THE ELEPHANTE IN THE ROOM: “Call me on the phone,” sings Dante Elephante leader/romancer Ruben Zarate on the band’s newest single, “Call Me (On the Phone)” — so I did, to talk about the year ahead. In the song of funky vulnerability, Zarate sings, “It says, I have to be someone I’m not — so much stronger.”

This year, Dante Elephante is something new altogether. Boasting a fresh lineup flush with a horn section and some of the area’s best young musicians, the newly revived act plays at SOhO Restaurant & Music Club (1221 State St.) on Friday, March 2, at 8:30 p.m. It’s a star-studded night comprising some of the 805’s fellow great contemporary indie rockers: Clean Spill, Lvxe, and Made Up People. While many aspiring acts have come and gone through the aught-teen’s (or whatever you call the last decade), these polished acts have held out — and it’s our luck they’ve lasted.

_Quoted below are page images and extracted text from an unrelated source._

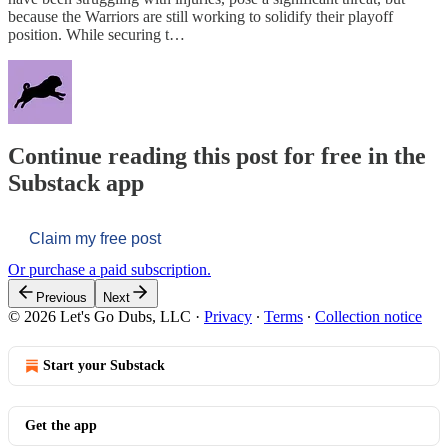
because the Warriors are still working to solidify their playoff
position. While securing t…
Continue reading this post for free in the
Substack app
Claim my free post
Or purchase a paid subscription.
Previous
Next
© 2026 Let's Go Dubs, LLC
·
Privacy
∙
Terms
∙
Collection notice
Start your Substack
Get the app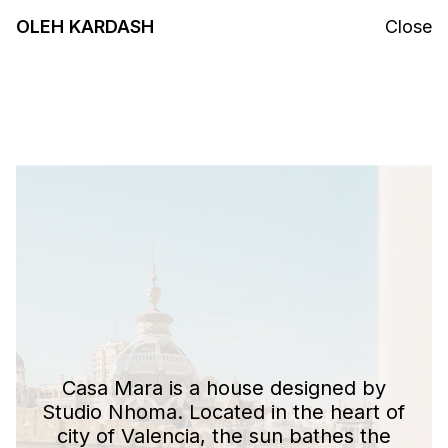
OLEH KARDASH
Close
Casa Mara is a house designed by
Studio Nhoma. Located in the heart of
city of Valencia, the sun bathes the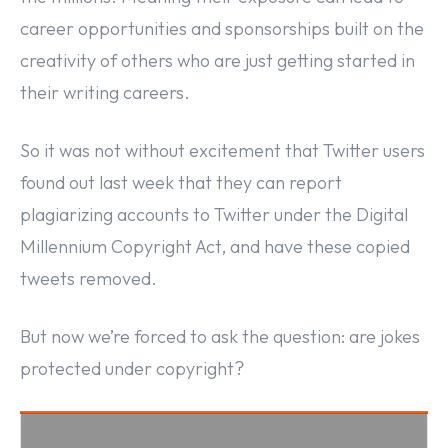
career opportunities and sponsorships built on the
creativity of others who are just getting started in
their writing careers.
So it was not without excitement that Twitter users
found out last week that they can report
plagiarizing accounts to Twitter under the Digital
Millennium Copyright Act, and have these copied
tweets removed.
But now we’re forced to ask the question: are jokes
protected under copyright?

This is set to be the biggest year yet for the S.B. band that has made a career of balancing clever rock hooks and Ronettes-level emotion, strength, and sensitivity. With its second (and strongest) album, Rare Attractions, poised for a 2018 release, an upcoming SXSW date in mid-March, and KjEE spins, things are shaping up for the band that formed at UCSB playing house parties.

Courtesy Photo

This year, Austin’s Do512 deemed Dante Elephante one of SXSW’s best band names for 2018 (it’s fun to say, they said), and Zarate & Co. follow their Texas stop with an appearance at Boise, Idaho’s Treefort Music Fest. “SXSW, Treefort — these are some dreams of mine,” Zarate said. It’s been a gradually realized, often-challenging dream, as Zarate recalled the early days of knocking on the doors “of every bar on State Street, just a guy asking, ‘Can I play a show? Can I play a show?’”

More June gloom-er than beachgoer, Zarate eloquently and very catchily expresses his softer sensitivities: In “Call Me,” even the heartaches and heartbreaks can bring a smile. Dante Elephante’s newest video, which debuted mid-February on website Funny or Die, shows Zarate playing a split self: “It’s like one part of myself is coaching the other part how to be the life of the party.” With R&B-influenced, groovily wounded tunes, Dante Elephante plays with a few more scars, bigger songs — and a bigger mission, too.

Now, Zarate wants to help cultivate art in the city, and he’s teamed up with friend and resident bicycle expert Rafaell Rozendo to start a label: Last Resort Forever. The team has been seen around town spinning vinyl from Bobcat to Handlebar to Captain Fatty’s, with an eye to release homegrown, Santa Barbara records and art from fellow 805 creators. “I want to inspire others to start bands, to set up more galleries for their art — there’s a big missing scene,” he said. “Santa Barbara’s art scene is dedicated to an older generation that doesn’t care about young people and the next wave of artists in Santa Barbara, about UCSB kids or kids who just went to high school, about Latinx art.”

As this heavily armed nation faces the ever-fleeting nature of youth, Zarate’s charge to help issue in the new generation is an inspiring one. Having been through some growing pains himself, the SXSW-bound singer shows that with tenacity (and some good timing), younger dreams can blossom, that the “someone I’m not” can become the someone you always wanted to be.

K.D. LANG’S THE THING: Of course, the under-sung can often only sing thanks to the pioneering physical and cultural heartbeats of generations past, carrying that song baton along the human race. On Tuesday, March 6, at 8 p.m., the trailblazing Canadian singer/songwriter k.d. lang is set to play the Lobero Theatre (33 E. Canon Perdido St.), celebrating the anniversary of her album Ingénue. The multi-award-winning, perfectly pitched mezzo-soprano has helped wave the rainbow flag for many queer artists and continues the Canadian tradition of producing some of the world’s best solo artists, too. See her in an intimate setting and be immensely rewarded.